● Directive
Your task is to give the data again, exactly, with every line intact.

● Entries supplied
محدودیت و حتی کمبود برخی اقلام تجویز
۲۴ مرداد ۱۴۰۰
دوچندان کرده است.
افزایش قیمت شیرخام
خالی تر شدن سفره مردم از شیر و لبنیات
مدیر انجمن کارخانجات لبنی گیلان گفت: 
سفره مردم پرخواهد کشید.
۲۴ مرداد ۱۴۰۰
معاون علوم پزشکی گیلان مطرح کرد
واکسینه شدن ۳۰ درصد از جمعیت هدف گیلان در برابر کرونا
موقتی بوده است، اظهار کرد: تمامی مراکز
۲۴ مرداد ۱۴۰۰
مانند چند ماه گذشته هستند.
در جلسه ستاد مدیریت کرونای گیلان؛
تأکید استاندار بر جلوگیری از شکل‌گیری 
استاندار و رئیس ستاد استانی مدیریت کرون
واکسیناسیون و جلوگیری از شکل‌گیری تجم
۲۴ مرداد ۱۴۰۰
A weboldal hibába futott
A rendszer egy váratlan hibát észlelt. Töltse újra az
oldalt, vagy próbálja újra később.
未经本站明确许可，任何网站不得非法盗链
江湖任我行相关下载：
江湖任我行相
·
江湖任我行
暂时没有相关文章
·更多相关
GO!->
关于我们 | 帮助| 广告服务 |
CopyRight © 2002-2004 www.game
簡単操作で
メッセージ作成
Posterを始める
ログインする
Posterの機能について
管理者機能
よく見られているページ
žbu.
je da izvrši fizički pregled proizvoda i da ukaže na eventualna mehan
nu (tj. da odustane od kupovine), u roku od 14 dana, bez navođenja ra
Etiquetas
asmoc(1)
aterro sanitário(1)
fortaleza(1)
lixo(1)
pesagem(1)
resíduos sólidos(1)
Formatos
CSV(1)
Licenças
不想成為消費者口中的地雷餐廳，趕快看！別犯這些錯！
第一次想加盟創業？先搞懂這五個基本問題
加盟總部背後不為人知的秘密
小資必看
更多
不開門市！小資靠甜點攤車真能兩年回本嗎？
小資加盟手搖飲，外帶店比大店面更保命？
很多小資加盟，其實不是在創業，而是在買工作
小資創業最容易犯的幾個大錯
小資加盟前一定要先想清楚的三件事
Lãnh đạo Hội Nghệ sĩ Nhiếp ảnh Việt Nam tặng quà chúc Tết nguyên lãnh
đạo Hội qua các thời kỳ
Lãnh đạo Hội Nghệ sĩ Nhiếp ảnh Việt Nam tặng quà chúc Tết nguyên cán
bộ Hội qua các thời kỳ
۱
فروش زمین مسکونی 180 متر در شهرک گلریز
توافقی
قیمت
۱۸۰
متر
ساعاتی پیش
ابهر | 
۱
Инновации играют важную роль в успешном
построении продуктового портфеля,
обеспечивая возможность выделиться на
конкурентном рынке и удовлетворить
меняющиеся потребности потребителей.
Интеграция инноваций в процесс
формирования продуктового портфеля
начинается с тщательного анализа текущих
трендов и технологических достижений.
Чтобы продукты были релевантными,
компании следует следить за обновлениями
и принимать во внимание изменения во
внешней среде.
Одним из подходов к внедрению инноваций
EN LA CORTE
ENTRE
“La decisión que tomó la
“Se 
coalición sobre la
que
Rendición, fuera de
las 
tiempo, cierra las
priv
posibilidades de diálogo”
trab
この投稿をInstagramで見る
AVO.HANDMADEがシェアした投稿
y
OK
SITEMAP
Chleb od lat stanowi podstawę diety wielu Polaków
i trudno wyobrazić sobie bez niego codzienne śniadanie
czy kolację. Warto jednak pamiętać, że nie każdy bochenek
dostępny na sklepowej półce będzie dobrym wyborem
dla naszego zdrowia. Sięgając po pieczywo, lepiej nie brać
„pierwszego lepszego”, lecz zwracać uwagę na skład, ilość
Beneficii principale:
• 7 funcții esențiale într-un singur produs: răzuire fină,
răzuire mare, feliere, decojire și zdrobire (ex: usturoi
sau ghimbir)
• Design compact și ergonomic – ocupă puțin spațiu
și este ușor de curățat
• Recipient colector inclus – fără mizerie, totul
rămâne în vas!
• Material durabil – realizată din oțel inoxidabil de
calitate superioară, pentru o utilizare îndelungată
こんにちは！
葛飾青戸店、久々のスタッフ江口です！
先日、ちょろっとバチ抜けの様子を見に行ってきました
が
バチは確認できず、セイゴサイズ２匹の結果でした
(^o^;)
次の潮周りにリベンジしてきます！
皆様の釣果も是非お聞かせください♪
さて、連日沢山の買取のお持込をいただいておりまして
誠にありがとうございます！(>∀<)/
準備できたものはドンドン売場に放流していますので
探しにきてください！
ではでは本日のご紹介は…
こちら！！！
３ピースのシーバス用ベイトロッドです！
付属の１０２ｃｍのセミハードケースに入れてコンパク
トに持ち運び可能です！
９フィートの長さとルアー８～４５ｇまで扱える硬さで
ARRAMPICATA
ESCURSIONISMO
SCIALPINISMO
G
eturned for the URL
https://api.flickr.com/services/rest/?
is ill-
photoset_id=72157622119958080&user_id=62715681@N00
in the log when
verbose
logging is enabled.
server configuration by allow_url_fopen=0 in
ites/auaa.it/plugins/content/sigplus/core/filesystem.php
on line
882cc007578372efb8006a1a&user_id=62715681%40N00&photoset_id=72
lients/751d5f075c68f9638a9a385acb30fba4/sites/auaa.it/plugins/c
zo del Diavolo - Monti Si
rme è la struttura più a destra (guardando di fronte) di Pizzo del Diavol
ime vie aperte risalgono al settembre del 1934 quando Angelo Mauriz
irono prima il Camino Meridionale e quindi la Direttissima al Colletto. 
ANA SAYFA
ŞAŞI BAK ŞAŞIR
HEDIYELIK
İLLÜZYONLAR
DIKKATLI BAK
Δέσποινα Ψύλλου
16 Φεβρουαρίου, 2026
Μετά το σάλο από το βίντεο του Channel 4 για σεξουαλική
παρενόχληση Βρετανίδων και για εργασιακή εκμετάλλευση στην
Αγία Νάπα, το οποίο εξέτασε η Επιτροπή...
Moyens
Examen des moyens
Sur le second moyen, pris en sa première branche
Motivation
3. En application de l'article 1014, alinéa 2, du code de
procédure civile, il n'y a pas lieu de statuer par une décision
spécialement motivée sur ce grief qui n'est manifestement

● Problem solution
محدودیت و حتی کمبود برخی اقلام تجویز
۲۴ مرداد ۱۴۰۰
دوچندان کرده است.
افزایش قیمت شیرخام
خالی تر شدن سفره مردم از شیر و لبنیات
مدیر انجمن کارخانجات لبنی گیلان گفت: 
سفره مردم پرخواهد کشید.
۲۴ مرداد ۱۴۰۰
معاون علوم پزشکی گیلان مطرح کرد
واکسینه شدن ۳۰ درصد از جمعیت هدف گیلان در برابر کرونا
موقتی بوده است، اظهار کرد: تمامی مراکز
۲۴ مرداد ۱۴۰۰
مانند چند ماه گذشته هستند.
در جلسه ستاد مدیریت کرونای گیلان؛
تأکید استاندار بر جلوگیری از شکل‌گیری 
استاندار و رئیس ستاد استانی مدیریت کرون
واکسیناسیون و جلوگیری از شکل‌گیری تجم
۲۴ مرداد ۱۴۰۰
A weboldal hibába futott
A rendszer egy váratlan hibát észlelt. Töltse újra az
oldalt, vagy próbálja újra később.
未经本站明确许可，任何网站不得非法盗链
江湖任我行相关下载：
江湖任我行相
·
江湖任我行
暂时没有相关文章
·更多相关
GO!->
关于我们 | 帮助| 广告服务 |
CopyRight © 2002-2004 www.game
簡単操作で
メッセージ作成
Posterを始める
ログインする
Posterの機能について
管理者機能
よく見られているページ
žbu.
je da izvrši fizički pregled proizvoda i da ukaže na eventualna mehan
nu (tj. da odustane od kupovine), u roku od 14 dana, bez navođenja ra
Etiquetas
asmoc(1)
aterro sanitário(1)
fortaleza(1)
lixo(1)
pesagem(1)
resíduos sólidos(1)
Formatos
CSV(1)
Licenças
不想成為消費者口中的地雷餐廳，趕快看！別犯這些錯！
第一次想加盟創業？先搞懂這五個基本問題
加盟總部背後不為人知的秘密
小資必看
更多
不開門市！小資靠甜點攤車真能兩年回本嗎？
小資加盟手搖飲，外帶店比大店面更保命？
很多小資加盟，其實不是在創業，而是在買工作
小資創業最容易犯的幾個大錯
小資加盟前一定要先想清楚的三件事
Lãnh đạo Hội Nghệ sĩ Nhiếp ảnh Việt Nam tặng quà chúc Tết nguyên lãnh
đạo Hội qua các thời kỳ
Lãnh đạo Hội Nghệ sĩ Nhiếp ảnh Việt Nam tặng quà chúc Tết nguyên cán
bộ Hội qua các thời kỳ
۱
فروش زمین مسکونی 180 متر در شهرک گلریز
توافقی
قیمت
۱۸۰
متر
ساعاتی پیش
ابهر | 
۱
Инновации играют важную роль в успешном
построении продуктового портфеля,
обеспечивая возможность выделиться на
конкурентном рынке и удовлетворить
меняющиеся потребности потребителей.
Интеграция инноваций в процесс
формирования продуктового портфеля
начинается с тщательного анализа текущих
трендов и технологических достижений.
Чтобы продукты были релевантными,
компании следует следить за обновлениями
и принимать во внимание изменения во
внешней среде.
Одним из подходов к внедрению инноваций
EN LA CORTE
ENTRE
“La decisión que tomó la
“Se 
coalición sobre la
que
Rendición, fuera de
las 
tiempo, cierra las
priv
posibilidades de diálogo”
trab
この投稿をInstagramで見る
AVO.HANDMADEがシェアした投稿
y
OK
SITEMAP
Chleb od lat stanowi podstawę diety wielu Polaków
i trudno wyobrazić sobie bez niego codzienne śniadanie
czy kolację. Warto jednak pamiętać, że nie każdy bochenek
dostępny na sklepowej półce będzie dobrym wyborem
dla naszego zdrowia. Sięgając po pieczywo, lepiej nie brać
„pierwszego lepszego”, lecz zwracać uwagę na skład, ilość
Beneficii principale:
• 7 funcții esențiale într-un singur produs: răzuire fină,
răzuire mare, feliere, decojire și zdrobire (ex: usturoi
sau ghimbir)
• Design compact și ergonomic – ocupă puțin spațiu
și este ușor de curățat
• Recipient colector inclus – fără mizerie, totul
rămâne în vas!
• Material durabil – realizată din oțel inoxidabil de
calitate superioară, pentru o utilizare îndelungată
こんにちは！
葛飾青戸店、久々のスタッフ江口です！
先日、ちょろっとバチ抜けの様子を見に行ってきました
が
バチは確認できず、セイゴサイズ２匹の結果でした
(^o^;)
次の潮周りにリベンジしてきます！
皆様の釣果も是非お聞かせください♪
さて、連日沢山の買取のお持込をいただいておりまして
誠にありがとうございます！(>∀<)/
準備できたものはドンドン売場に放流していますので
探しにきてください！
ではでは本日のご紹介は…
こちら！！！
３ピースのシーバス用ベイトロッドです！
付属の１０２ｃｍのセミハードケースに入れてコンパク
トに持ち運び可能です！
９フィートの長さとルアー８～４５ｇまで扱える硬さで
ARRAMPICATA
ESCURSIONISMO
SCIALPINISMO
G
eturned for the URL
https://api.flickr.com/services/rest/?
is ill-
photoset_id=72157622119958080&user_id=62715681@N00
in the log when
verbose
logging is enabled.
server configuration by allow_url_fopen=0 in
ites/auaa.it/plugins/content/sigplus/core/filesystem.php
on line
882cc007578372efb8006a1a&user_id=62715681%40N00&photoset_id=72
lients/751d5f075c68f9638a9a385acb30fba4/sites/auaa.it/plugins/c
zo del Diavolo - Monti Si
rme è la struttura più a destra (guardando di fronte) di Pizzo del Diavol
ime vie aperte risalgono al settembre del 1934 quando Angelo Mauriz
irono prima il Camino Meridionale e quindi la Direttissima al Colletto. 
ANA SAYFA
ŞAŞI BAK ŞAŞIR
HEDIYELIK
İLLÜZYONLAR
DIKKATLI BAK
Δέσποινα Ψύλλου
16 Φεβρουαρίου, 2026
Μετά το σάλο από το βίντεο του Channel 4 για σεξουαλική
παρενόχληση Βρετανίδων και για εργασιακή εκμετάλλευση στην
Αγία Νάπα, το οποίο εξέτασε η Επιτροπή...
Moyens
Examen des moyens
Sur le second moyen, pris en sa première branche
Motivation
3. En application de l'article 1014, alinéa 2, du code de
procédure civile, il n'y a pas lieu de statuer par une décision
spécialement motivée sur ce grief qui n'est manifestement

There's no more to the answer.